The instant dispute more closely parallels the facts in Insilco. 330 B.R. 512 . In that case, a liquidating trustee brought breach of fiduciary duty claims against the debtor’s board of directors after a chapter 11 plan assigned all of the estate’s causes of action to the liquidating trust. Id. at 514-15, 523. The court held that “related to” jurisdiction was lacking because a broad assignment of claims cannot support post-confirmation “related to” jurisdiction. Id. at 525-26 (“If the litigation [was] truly so critical to the Plan’s implementation, it would have been more specifically described in the Disclosure Statement and Plan.”). For the foregoing reasons, the Court finds that it lacks “related to” jurisdiction over Counts I-III.
B. Count IV
The Officer Defendants argue that the preference action must be dismissed because the Complaint fails to state a plausible claim for a preferential transfer. The Trustee responds that the Complaint satisfies pleading requirements.

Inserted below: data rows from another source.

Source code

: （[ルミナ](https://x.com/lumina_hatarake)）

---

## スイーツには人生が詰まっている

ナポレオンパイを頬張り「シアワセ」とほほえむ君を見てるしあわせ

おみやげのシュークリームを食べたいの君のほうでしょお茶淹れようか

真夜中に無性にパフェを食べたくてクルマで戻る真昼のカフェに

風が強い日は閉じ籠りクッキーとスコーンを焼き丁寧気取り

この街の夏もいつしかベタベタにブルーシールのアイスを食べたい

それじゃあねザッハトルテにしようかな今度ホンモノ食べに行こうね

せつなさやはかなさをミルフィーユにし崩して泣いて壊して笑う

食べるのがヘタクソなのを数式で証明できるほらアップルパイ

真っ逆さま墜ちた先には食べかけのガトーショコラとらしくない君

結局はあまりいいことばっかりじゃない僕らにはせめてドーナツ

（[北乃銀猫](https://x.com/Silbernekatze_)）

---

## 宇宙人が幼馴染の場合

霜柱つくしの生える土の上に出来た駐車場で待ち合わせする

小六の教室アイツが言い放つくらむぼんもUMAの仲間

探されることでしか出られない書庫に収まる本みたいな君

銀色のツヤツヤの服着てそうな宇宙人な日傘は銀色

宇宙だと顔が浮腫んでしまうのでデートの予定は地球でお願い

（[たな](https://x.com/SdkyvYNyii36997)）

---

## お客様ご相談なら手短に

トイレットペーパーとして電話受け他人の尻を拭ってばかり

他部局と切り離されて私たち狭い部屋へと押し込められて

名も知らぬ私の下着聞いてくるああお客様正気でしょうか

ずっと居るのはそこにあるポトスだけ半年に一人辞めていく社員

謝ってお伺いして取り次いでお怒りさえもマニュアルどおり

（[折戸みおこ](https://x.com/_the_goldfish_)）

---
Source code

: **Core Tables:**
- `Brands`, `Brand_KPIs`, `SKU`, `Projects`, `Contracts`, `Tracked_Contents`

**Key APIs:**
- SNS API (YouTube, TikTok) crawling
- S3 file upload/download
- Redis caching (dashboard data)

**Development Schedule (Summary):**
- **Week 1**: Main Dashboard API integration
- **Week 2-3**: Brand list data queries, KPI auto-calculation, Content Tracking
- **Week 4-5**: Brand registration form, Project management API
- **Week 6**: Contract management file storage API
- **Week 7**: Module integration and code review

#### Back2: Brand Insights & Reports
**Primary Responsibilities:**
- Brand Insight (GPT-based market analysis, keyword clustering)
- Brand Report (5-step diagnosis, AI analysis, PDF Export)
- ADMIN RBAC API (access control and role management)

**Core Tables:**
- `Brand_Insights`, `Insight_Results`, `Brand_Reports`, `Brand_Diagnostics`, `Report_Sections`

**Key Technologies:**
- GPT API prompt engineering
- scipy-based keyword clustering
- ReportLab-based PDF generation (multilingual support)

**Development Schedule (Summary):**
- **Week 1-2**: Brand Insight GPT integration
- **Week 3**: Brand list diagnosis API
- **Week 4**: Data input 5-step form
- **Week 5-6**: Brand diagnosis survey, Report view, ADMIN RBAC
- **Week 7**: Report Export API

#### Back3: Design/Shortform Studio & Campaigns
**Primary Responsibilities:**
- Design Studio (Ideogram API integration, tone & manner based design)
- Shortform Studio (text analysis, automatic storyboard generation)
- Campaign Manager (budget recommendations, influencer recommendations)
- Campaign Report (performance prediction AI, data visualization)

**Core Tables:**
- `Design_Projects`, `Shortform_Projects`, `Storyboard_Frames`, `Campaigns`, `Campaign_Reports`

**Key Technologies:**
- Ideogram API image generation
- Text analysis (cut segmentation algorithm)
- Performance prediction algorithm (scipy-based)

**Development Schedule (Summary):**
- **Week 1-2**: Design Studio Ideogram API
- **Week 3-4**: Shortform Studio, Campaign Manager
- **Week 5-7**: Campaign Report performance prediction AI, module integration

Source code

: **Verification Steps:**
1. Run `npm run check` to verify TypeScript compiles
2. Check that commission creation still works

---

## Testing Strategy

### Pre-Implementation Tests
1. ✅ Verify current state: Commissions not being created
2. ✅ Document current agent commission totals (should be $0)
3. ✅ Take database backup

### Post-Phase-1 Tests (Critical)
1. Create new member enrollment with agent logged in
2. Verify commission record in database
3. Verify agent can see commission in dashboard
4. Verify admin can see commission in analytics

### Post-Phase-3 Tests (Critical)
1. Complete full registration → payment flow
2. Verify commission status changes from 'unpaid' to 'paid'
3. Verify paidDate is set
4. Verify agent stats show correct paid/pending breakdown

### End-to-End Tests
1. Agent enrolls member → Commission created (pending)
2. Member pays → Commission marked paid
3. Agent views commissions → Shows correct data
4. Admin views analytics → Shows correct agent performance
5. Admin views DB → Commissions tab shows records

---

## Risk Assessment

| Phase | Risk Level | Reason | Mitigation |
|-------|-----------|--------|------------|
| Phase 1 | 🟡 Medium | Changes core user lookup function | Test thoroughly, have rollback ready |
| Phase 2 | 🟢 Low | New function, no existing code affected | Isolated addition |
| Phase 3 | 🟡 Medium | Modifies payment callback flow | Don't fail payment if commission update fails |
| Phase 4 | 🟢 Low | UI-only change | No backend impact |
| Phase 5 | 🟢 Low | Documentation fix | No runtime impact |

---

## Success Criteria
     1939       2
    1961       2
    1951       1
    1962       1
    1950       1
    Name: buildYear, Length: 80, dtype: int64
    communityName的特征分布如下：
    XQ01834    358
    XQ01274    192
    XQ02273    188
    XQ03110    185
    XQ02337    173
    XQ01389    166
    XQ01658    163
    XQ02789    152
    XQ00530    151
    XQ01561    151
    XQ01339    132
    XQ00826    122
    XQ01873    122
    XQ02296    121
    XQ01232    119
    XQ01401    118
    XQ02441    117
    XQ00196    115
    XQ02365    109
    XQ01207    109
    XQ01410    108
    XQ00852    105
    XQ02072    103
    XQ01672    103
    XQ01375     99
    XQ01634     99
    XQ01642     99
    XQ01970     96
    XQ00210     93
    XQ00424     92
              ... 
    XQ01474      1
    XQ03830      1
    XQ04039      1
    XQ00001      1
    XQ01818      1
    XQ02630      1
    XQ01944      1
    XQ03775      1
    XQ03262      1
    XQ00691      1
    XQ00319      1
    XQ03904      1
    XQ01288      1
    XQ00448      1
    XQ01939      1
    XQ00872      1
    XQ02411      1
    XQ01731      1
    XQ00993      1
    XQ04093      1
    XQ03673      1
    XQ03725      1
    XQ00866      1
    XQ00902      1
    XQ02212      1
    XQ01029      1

Alleged preferential transfers must be identified with particularity to ensure that the defendant receives sufficient notice of what transfer is sought to be avoided. Pardo v. Gonzava (In re APF Co.), 308 B.R. 183, 188-89 (Bankr. D. Del. 2004) (concluding that a preference complaint must identify each transfer by date, amount, name of transferor, and name of transferee (citation omitted)). Specifically, a preference complaint must, inter alia, identify the nature and amount of each antecedent debt in order to survive a motion to dismiss. See TWA, Inc. Post Confirmation Estate v. Marsh USA Inc. (In re TWA, Inc. Post Confirmation Estate), 305 B.R. 228, 232 (Bankr. D. Del. 2004) (dismissing preference complaint for failure to adequately plead nature and amount of the antecedent debt).
In this case, the Complaint only alleges that “numerous Managers of the Debtor caused [AmCad Holdings, LLC] to repay the loans that those Managers made to the company.” (Adv. D.I. 1 at 10.) The Complaint fails to indicate the loan, the date or amount of each payment of the loans, or who was repaid. The Court finds the Complaint’s description does not satisfy pleading requirements. TWA, 305 B.R. at 232 . Therefore, the Court will dismiss Count IV against each Officer Defendant.
C. Count V
Finally, Count V seeks to recover avoided transfers pursuant to section 550(a). Because the Court is granting the Motion to Dismiss the preference claims, Count V must also be dismissed. See, e.g., Burtch v. Huston (In re US Digital, Inc.), 443 B.R. 22, 40 (Bankr. D. Del. 2011) (dismissing a claim under section 550 because the transfers at issue were held to be unavoidable).
For the reasons set forth above, the Court will grant the Motions to Dismiss.
An appropriate Order follows.
 The Court is not required to state findings of fact or conclusions of law, pursuant to Rule 7052(a)(3) of the Federal Rules of Bankruptcy Procedure. Accordingly, the facts recited are as averred in the Complaint, which must be presumed as true for the purposes of this Motion to Dismiss. See Ashcroft v. Iqbal, 556 U.S. 662, 678 (2009) .
 The Complaint identifies Visagar Shyamsundar as both an Officer Defendant and a Manager Defendant. (Adv. D.I. 1 at 3-4.)
 Officer Defendant Edward Berkowitz does not make this argument. (Adv. D.I. 10.) However, the Court has an independent duty to find subject matter jurisdiction. Sinochem, 549 U.S. at 423 .
 The Trustee concedes that neither “arising in” nor “arising under” jurisdiction is present. (Adv. D.I. 13 at 5.)